## Description of the task
Keep every word the same. Repeat the records without their images.

== == ==

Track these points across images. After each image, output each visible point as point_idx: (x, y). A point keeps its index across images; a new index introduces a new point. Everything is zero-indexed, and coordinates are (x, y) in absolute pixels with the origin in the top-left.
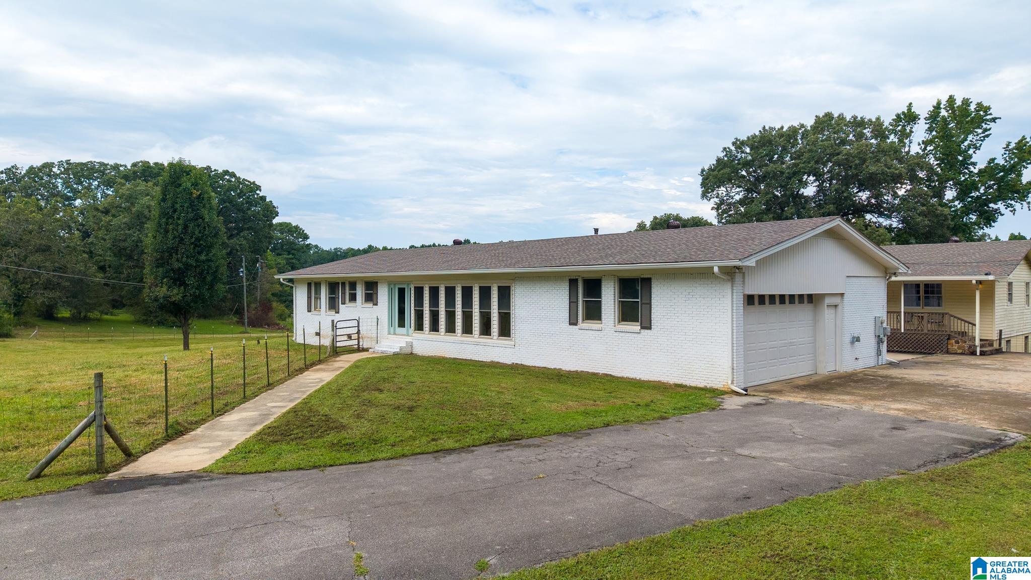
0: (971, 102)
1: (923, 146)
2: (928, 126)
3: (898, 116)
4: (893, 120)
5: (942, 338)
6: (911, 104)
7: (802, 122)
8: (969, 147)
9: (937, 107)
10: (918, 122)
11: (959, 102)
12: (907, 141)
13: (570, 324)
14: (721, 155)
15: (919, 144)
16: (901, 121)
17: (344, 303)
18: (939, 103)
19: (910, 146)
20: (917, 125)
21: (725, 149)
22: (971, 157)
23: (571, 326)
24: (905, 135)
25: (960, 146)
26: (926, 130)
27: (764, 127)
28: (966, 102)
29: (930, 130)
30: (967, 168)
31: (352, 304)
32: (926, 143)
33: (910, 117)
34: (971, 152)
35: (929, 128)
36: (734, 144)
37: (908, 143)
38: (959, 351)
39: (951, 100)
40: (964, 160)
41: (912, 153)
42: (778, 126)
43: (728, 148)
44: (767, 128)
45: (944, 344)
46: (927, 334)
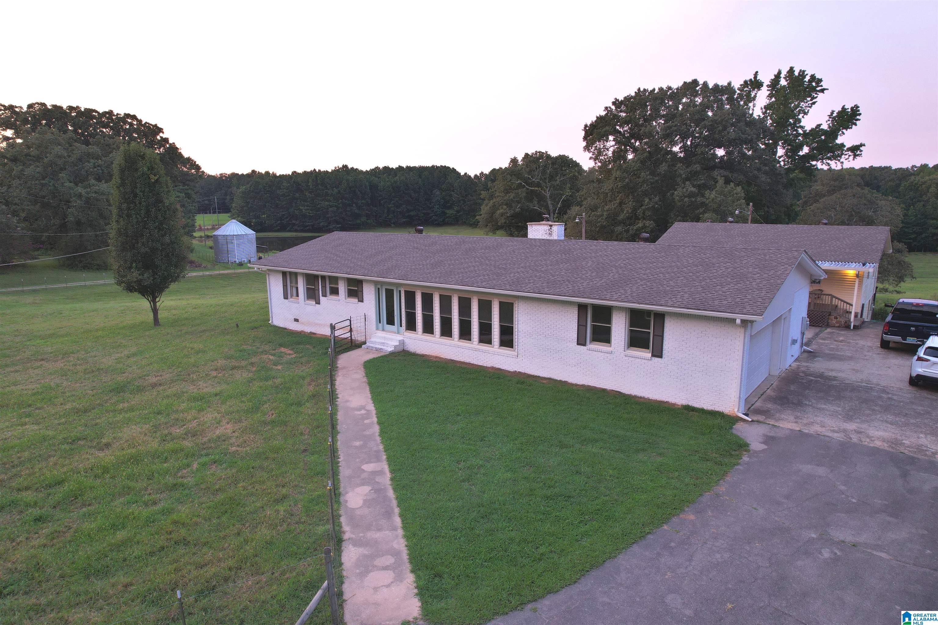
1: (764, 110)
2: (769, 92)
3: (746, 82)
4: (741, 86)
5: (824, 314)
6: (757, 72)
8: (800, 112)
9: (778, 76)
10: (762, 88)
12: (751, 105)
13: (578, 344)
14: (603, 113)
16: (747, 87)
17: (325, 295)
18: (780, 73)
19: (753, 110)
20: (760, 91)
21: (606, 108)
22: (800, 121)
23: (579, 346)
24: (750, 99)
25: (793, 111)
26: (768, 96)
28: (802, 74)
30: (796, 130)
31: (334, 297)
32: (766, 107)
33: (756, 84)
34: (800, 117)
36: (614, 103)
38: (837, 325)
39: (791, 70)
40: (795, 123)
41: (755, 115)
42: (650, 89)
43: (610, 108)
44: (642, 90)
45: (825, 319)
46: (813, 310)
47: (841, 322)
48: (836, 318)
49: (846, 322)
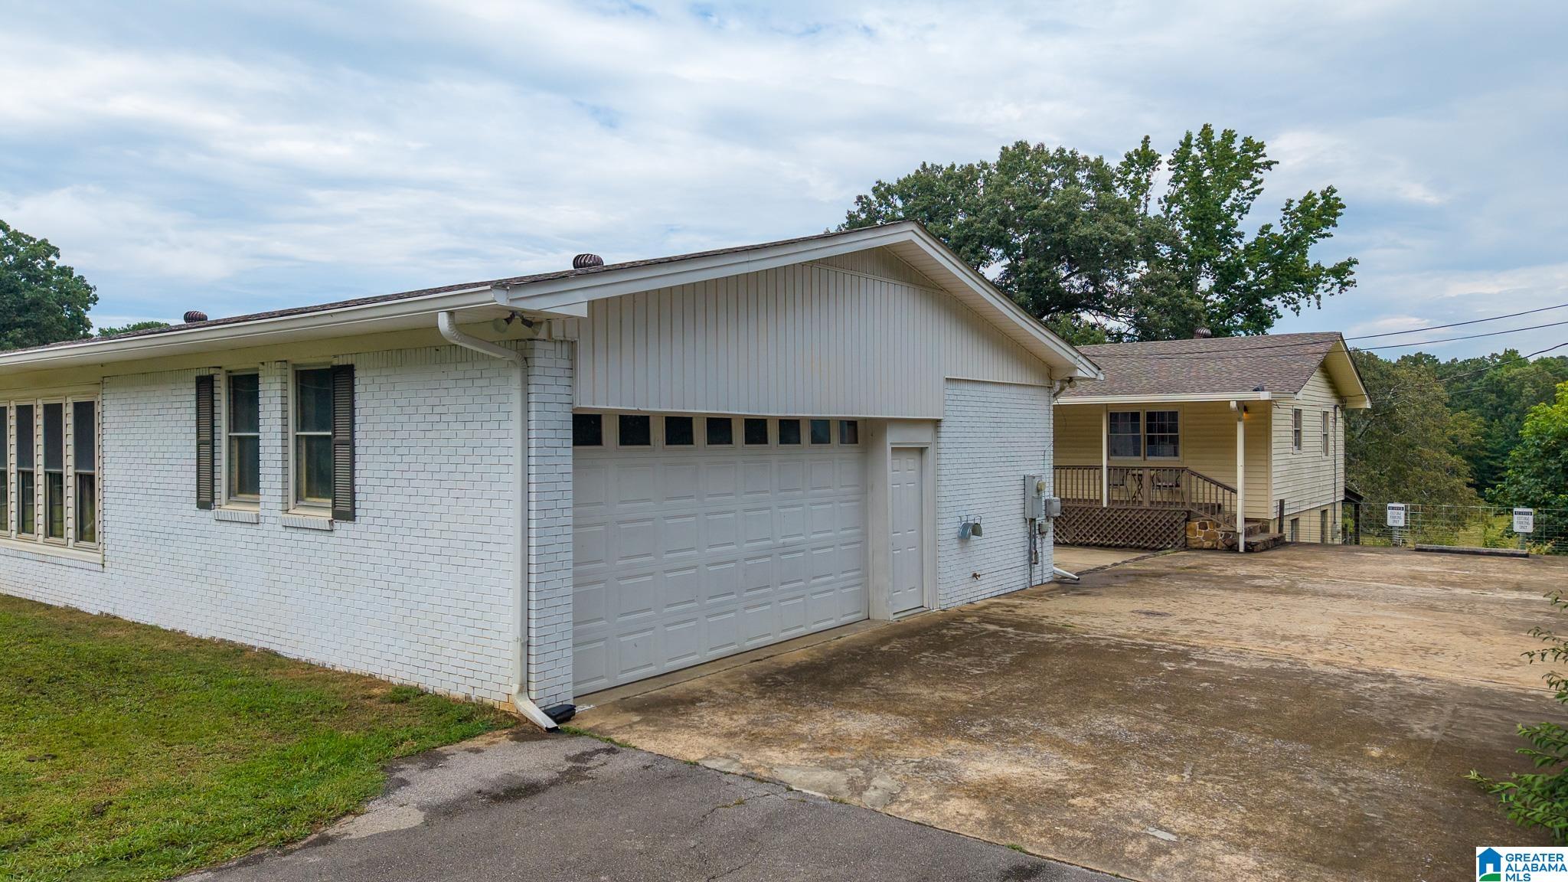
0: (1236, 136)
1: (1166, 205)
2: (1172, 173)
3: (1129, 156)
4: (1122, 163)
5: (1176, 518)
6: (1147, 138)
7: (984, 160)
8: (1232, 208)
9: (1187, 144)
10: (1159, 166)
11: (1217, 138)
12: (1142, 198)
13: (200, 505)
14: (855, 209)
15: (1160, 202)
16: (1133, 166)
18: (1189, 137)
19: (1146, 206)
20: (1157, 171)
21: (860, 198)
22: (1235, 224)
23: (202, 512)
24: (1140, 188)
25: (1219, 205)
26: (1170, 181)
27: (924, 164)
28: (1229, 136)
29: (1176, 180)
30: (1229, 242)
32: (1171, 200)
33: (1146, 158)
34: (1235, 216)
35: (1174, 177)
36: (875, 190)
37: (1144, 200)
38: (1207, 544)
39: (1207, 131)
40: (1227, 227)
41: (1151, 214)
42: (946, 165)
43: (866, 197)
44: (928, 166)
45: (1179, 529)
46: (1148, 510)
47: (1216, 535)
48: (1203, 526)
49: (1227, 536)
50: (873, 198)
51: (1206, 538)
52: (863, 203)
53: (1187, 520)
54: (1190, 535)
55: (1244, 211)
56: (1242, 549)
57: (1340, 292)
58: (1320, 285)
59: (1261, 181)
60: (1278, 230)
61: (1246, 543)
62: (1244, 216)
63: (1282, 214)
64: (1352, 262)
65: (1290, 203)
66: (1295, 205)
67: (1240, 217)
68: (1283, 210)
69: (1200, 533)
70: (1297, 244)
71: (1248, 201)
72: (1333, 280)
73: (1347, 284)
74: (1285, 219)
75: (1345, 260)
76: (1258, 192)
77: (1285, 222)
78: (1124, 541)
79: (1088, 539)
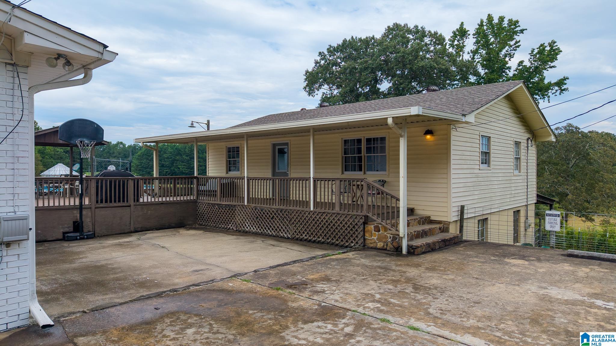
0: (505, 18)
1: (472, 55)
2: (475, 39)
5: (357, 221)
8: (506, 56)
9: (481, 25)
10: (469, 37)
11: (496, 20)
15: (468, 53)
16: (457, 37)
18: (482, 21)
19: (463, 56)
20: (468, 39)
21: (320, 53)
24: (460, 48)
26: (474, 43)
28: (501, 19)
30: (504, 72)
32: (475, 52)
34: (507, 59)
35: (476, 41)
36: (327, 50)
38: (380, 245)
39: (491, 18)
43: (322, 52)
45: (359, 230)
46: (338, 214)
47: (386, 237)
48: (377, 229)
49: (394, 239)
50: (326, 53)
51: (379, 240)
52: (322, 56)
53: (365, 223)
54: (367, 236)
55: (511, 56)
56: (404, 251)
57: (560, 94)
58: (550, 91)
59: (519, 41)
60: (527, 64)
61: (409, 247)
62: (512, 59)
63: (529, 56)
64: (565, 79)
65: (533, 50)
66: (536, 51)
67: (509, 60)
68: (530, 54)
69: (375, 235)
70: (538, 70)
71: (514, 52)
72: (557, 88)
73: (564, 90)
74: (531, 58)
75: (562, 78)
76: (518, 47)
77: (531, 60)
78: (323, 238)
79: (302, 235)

== == ==

## Exercise response
Track these points across images. After each image, output each visible point as point_idx: (x, y). A point keeps its index across images; a new index introduces a new point. Everything is zero-indexed, and coordinates are (x, y) in absolute pixels with the origin in the top-left.
0: (971, 102)
1: (923, 146)
2: (928, 126)
3: (898, 116)
4: (893, 120)
5: (942, 338)
6: (911, 104)
7: (802, 122)
8: (969, 147)
9: (937, 107)
10: (918, 122)
11: (959, 102)
12: (907, 141)
13: (570, 324)
14: (721, 155)
15: (919, 144)
16: (901, 121)
17: (344, 303)
18: (939, 103)
19: (910, 146)
20: (917, 125)
21: (725, 149)
22: (971, 157)
23: (571, 326)
24: (905, 135)
25: (960, 146)
26: (926, 130)
27: (764, 127)
28: (966, 102)
29: (930, 130)
30: (967, 168)
31: (352, 304)
32: (926, 143)
33: (910, 117)
34: (971, 152)
35: (929, 128)
36: (734, 144)
37: (908, 143)
38: (959, 351)
39: (951, 100)
40: (964, 160)
41: (912, 153)
42: (778, 126)
43: (728, 148)
44: (767, 128)
45: (944, 344)
46: (927, 334)
1: (764, 110)
2: (769, 92)
3: (746, 82)
4: (741, 86)
5: (824, 314)
6: (757, 72)
8: (800, 112)
9: (778, 76)
10: (762, 88)
12: (751, 105)
13: (578, 344)
14: (603, 113)
16: (747, 87)
17: (325, 295)
18: (780, 73)
19: (753, 110)
20: (760, 91)
21: (606, 108)
22: (800, 121)
23: (579, 346)
24: (750, 99)
25: (793, 111)
26: (768, 96)
28: (802, 74)
30: (796, 130)
31: (334, 297)
32: (766, 107)
33: (756, 84)
34: (800, 117)
36: (614, 103)
38: (837, 325)
39: (791, 70)
40: (795, 123)
41: (755, 115)
42: (650, 89)
43: (610, 108)
44: (642, 90)
45: (825, 319)
46: (813, 310)
47: (841, 322)
48: (836, 318)
49: (846, 322)
0: (1236, 136)
1: (1166, 205)
2: (1172, 173)
3: (1129, 156)
4: (1122, 163)
5: (1176, 518)
6: (1147, 138)
7: (984, 160)
8: (1232, 208)
9: (1187, 144)
10: (1159, 166)
11: (1217, 138)
12: (1142, 198)
13: (200, 505)
14: (855, 209)
15: (1160, 202)
16: (1133, 166)
18: (1189, 137)
19: (1146, 206)
20: (1157, 171)
21: (860, 198)
22: (1235, 224)
23: (202, 512)
24: (1140, 188)
25: (1219, 205)
26: (1170, 181)
27: (924, 164)
28: (1229, 136)
29: (1176, 180)
30: (1229, 242)
32: (1171, 200)
33: (1146, 158)
34: (1235, 216)
35: (1174, 177)
36: (875, 190)
37: (1144, 200)
38: (1207, 544)
39: (1207, 131)
40: (1227, 227)
41: (1151, 214)
42: (946, 165)
43: (866, 197)
44: (928, 166)
45: (1179, 529)
46: (1148, 510)
47: (1216, 535)
48: (1203, 526)
49: (1227, 536)
50: (873, 198)
51: (1206, 538)
52: (863, 203)
53: (1187, 520)
54: (1190, 535)
55: (1244, 211)
56: (1242, 549)
57: (1340, 292)
58: (1320, 285)
59: (1261, 181)
60: (1278, 230)
61: (1246, 543)
62: (1244, 216)
63: (1282, 214)
64: (1352, 262)
65: (1290, 203)
66: (1295, 205)
67: (1240, 217)
68: (1283, 210)
69: (1200, 533)
70: (1297, 244)
71: (1248, 201)
72: (1333, 280)
73: (1347, 284)
74: (1285, 219)
75: (1345, 260)
76: (1258, 192)
77: (1285, 222)
78: (1124, 541)
79: (1088, 539)
0: (505, 18)
1: (472, 55)
2: (475, 39)
5: (357, 221)
8: (506, 56)
9: (481, 25)
10: (469, 37)
11: (496, 20)
15: (468, 53)
16: (457, 37)
18: (482, 21)
19: (463, 56)
20: (468, 39)
21: (320, 53)
24: (460, 48)
26: (474, 43)
28: (501, 19)
30: (504, 72)
32: (475, 52)
34: (507, 59)
35: (476, 41)
36: (327, 50)
38: (380, 245)
39: (491, 18)
43: (322, 52)
45: (359, 230)
46: (338, 214)
47: (386, 237)
48: (377, 229)
49: (394, 239)
50: (326, 53)
51: (379, 240)
52: (322, 56)
53: (365, 223)
54: (367, 236)
55: (511, 56)
56: (404, 251)
57: (560, 94)
58: (550, 91)
59: (519, 41)
60: (527, 64)
61: (409, 247)
62: (512, 59)
63: (529, 56)
64: (565, 79)
65: (533, 50)
66: (536, 51)
67: (509, 60)
68: (530, 54)
69: (375, 235)
70: (538, 70)
71: (514, 52)
72: (557, 88)
73: (564, 90)
74: (531, 58)
75: (562, 78)
76: (518, 47)
77: (531, 60)
78: (323, 238)
79: (302, 235)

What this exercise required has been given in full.